EXERCISE MATERIAL
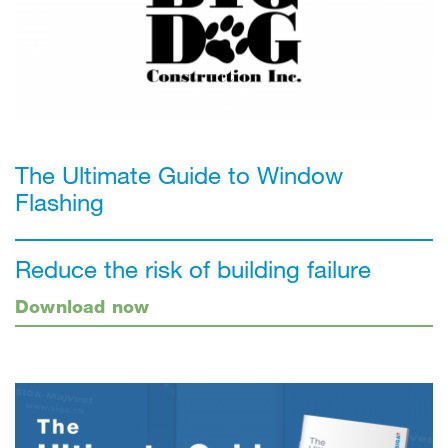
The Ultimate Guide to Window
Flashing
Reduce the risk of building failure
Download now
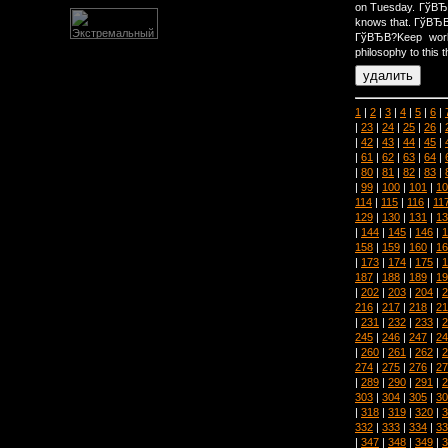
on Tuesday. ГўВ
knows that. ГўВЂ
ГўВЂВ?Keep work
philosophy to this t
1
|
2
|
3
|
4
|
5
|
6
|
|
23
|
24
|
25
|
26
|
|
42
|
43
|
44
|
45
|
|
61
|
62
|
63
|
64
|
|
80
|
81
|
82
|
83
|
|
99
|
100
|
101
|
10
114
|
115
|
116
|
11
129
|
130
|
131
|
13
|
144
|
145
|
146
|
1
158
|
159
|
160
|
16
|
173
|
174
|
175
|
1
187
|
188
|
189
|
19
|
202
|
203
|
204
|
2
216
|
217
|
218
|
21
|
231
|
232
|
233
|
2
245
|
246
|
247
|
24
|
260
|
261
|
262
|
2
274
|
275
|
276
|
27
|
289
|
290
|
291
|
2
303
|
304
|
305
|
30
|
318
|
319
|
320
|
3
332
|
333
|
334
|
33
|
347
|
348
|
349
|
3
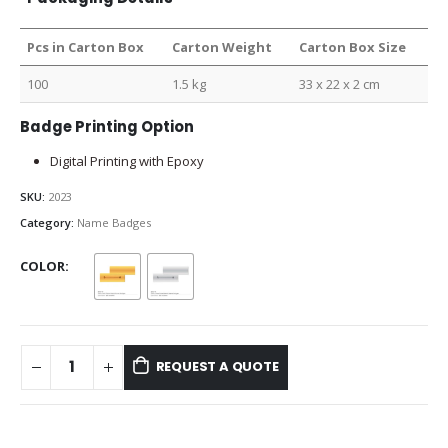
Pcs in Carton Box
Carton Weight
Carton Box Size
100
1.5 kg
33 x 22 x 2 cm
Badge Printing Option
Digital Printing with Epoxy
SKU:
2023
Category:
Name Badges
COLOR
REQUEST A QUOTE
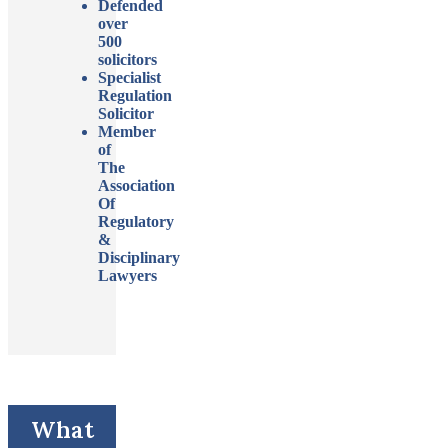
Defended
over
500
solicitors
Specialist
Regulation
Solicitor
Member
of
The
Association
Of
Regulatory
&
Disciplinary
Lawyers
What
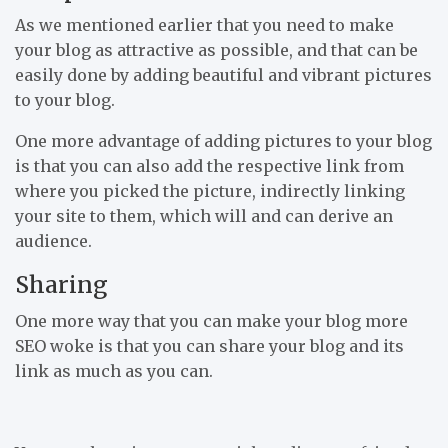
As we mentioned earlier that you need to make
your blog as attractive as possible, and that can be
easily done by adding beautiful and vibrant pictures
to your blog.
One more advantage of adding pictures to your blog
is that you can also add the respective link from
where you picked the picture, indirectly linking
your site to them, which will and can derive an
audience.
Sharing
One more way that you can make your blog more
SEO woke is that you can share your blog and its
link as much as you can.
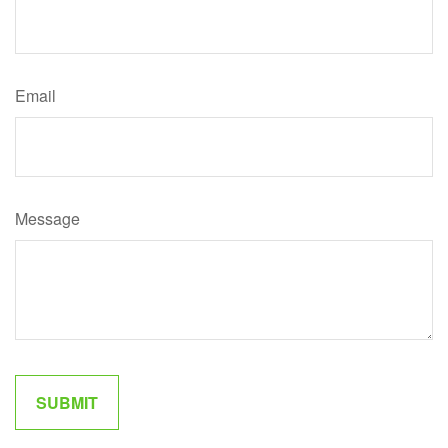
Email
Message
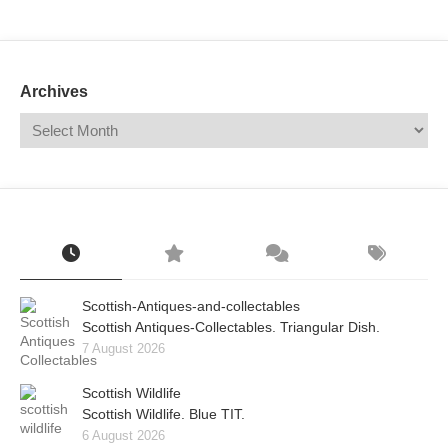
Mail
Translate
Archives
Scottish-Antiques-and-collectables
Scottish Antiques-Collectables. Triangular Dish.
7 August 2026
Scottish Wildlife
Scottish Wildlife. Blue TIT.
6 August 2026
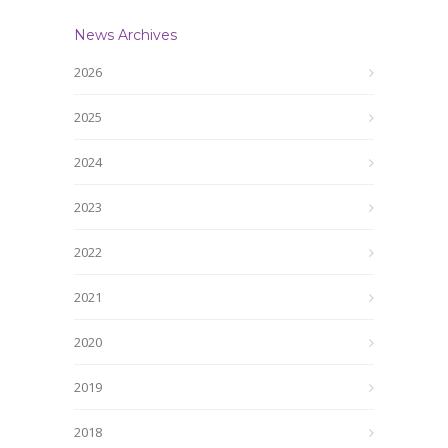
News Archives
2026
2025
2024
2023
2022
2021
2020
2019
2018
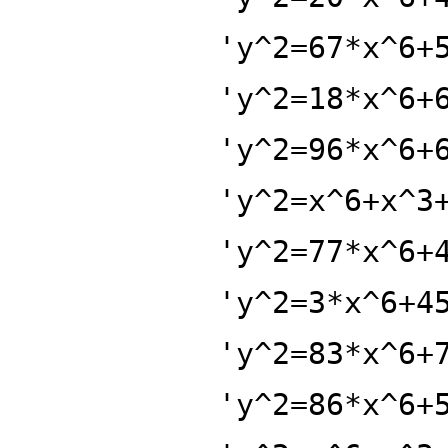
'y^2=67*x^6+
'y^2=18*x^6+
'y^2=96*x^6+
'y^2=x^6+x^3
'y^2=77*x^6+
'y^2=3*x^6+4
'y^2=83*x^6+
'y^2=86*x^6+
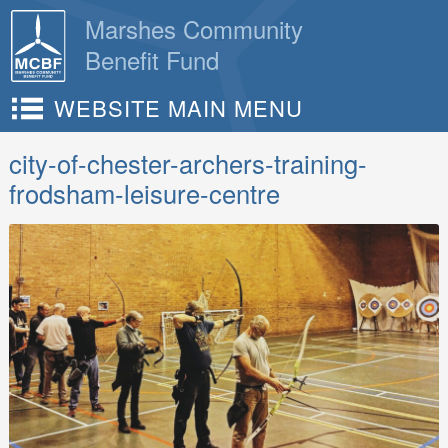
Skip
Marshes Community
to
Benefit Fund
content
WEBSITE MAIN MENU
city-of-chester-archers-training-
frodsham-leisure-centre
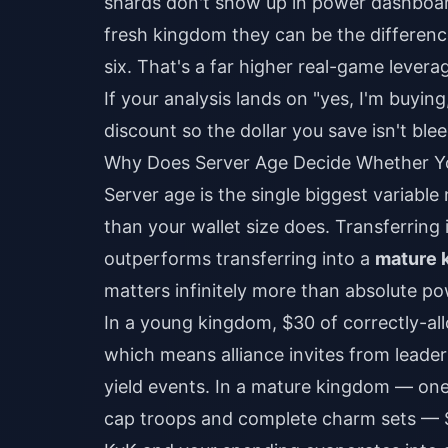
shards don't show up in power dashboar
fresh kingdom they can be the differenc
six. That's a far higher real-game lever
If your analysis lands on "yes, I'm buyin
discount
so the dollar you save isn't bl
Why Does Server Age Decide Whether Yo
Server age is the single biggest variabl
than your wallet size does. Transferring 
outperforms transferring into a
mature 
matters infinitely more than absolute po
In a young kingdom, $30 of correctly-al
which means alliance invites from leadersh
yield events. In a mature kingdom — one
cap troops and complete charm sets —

THE PROBLEM
Type the lines above out again exactly as they appear, skipping every picture.

REPLY
The Ultimate Guide to Window
Flashing
Reduce the risk of building failure
Download now
on Tuesday. ГўВ
knows that. ГўВЂ
ГўВЂВ?Keep work
philosophy to this t
1
|
2
|
3
|
4
|
5
|
6
|
|
23
|
24
|
25
|
26
|
|
42
|
43
|
44
|
45
|
|
61
|
62
|
63
|
64
|
|
80
|
81
|
82
|
83
|
|
99
|
100
|
101
|
10
114
|
115
|
116
|
11
129
|
130
|
131
|
13
|
144
|
145
|
146
|
1
158
|
159
|
160
|
16
|
173
|
174
|
175
|
1
187
|
188
|
189
|
19
|
202
|
203
|
204
|
2
216
|
217
|
218
|
21
|
231
|
232
|
233
|
2
245
|
246
|
247
|
24
|
260
|
261
|
262
|
2
274
|
275
|
276
|
27
|
289
|
290
|
291
|
2
303
|
304
|
305
|
30
|
318
|
319
|
320
|
3
332
|
333
|
334
|
33
|
347
|
348
|
349
|
3
Pcs in Carton Box
Carton Weight
Carton Box Size
100
1.5 kg
33 x 22 x 2 cm
Badge Printing Option
Digital Printing with Epoxy
SKU:
2023
Category:
Name Badges
COLOR
REQUEST A QUOTE
Defended
over
500
solicitors
Specialist
Regulation
Solicitor
Member
of
The
Association
Of
Regulatory
&
Disciplinary
Lawyers
What
As we mentioned earlier that you need to make
your blog as attractive as possible, and that can be
easily done by adding beautiful and vibrant pictures
to your blog.
One more advantage of adding pictures to your blog
is that you can also add the respective link from
where you picked the picture, indirectly linking
your site to them, which will and can derive an
audience.
Sharing
One more way that you can make your blog more
SEO woke is that you can share your blog and its
link as much as you can.
Email
Message
Mail
Translate
Archives
Scottish-Antiques-and-collectables
Scottish Antiques-Collectables. Triangular Dish.
7 August 2026
Scottish Wildlife
Scottish Wildlife. Blue TIT.
6 August 2026
News Archives
2026
2025
2024
2023
2022
2021
2020
2019
2018
'y^2=67*x^6+
'y^2=18*x^6+
'y^2=96*x^6+
'y^2=x^6+x^3
'y^2=77*x^6+
'y^2=3*x^6+4
'y^2=83*x^6+
'y^2=86*x^6+
Skip
Marshes Community
to
Benefit Fund
content
WEBSITE MAIN MENU
city-of-chester-archers-training-
frodsham-leisure-centre
shards don't show up in power dashboar
fresh kingdom they can be the differenc
six. That's a far higher real-game lever
If your analysis lands on "yes, I'm buyin
discount
so the dollar you save isn't bl
Why Does Server Age Decide Whether Yo
Server age is the single biggest variabl
than your wallet size does. Transferring 
outperforms transferring into a
mature 
matters infinitely more than absolute po
In a young kingdom, $30 of correctly-al
which means alliance invites from leadersh
yield events. In a mature kingdom — one
cap troops and complete charm sets —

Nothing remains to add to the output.